I welcome the opportunity to comment on the FDA’s Docket No. FDA-2012-N-0170, Modernizing the Regulation of Clinical Trials and Approaches to GCP. My observations are from the perspective of an M.D. Pathologist and Director, Medical Affairs in one of the world’s largest global central laboratories exclusively dedicated to serving clinical trials. There is no global guideline or requirement for uniform identification of patients and specimens for clinical trials. Thus, local agencies or organizations create their own scheme for identification. The trend we see over the years is to have fewer identifying elements, along with increasing use of surrogate elements, such as partial birthdates (where only the patient’s year of birth is authentic, but no month or day is given) and the use of alias initials (where all patients from a given country use the same initials, often reflecting that country).

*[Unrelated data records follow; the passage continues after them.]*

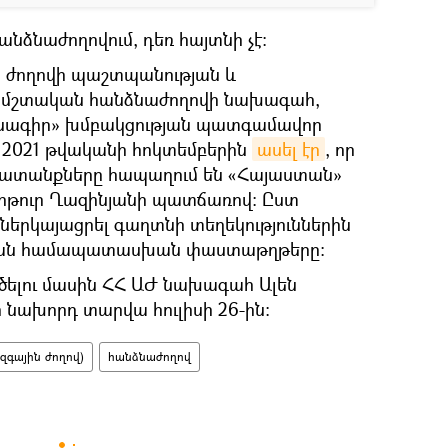
անձնաժողովում, դեռ հայտնի չէ։
ին ժողովի պաշտպանության և
 մշտական հանձնաժողովի նախագահ,
ագիր» խմբակցության պատգամավոր
 2021 թվականի հոկտեմբերին
ասել էր
, որ
խատանքները հապաղում են «Հայաստան»
թուր Ղազինյանի պատճառով։ Ըստ
 ներկայացրել գաղտնի տեղեկություններին
ւթյան համապատասխան փաստաթղթերը։
ելու մասին ՀՀ ԱԺ նախագահ Ալեն
 նախորդ տարվա հուլիսի 26-ին։
զգային ժողով)
հանձնաժողով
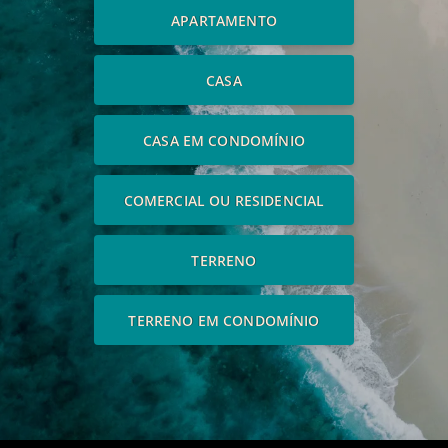
APARTAMENTO
CASA
CASA EM CONDOMÍNIO
COMERCIAL OU RESIDENCIAL
TERRENO
TERRENO EM CONDOMÍNIO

With increasing frequency, only one unique identification element is supplied, an assigned number, with no collaborating identification elements. Statistically, such schemes defeat the concept of reliable specimen identification, promote errors, and create a fertile opportunity for research fraud. In contrast, patient confidentiality and defensible specimen identification are mutually compatible, and can be achieved. Therefore, a defined set of identification elements is essential to maintain the integrity and reliability of the data used and should be specified in detail.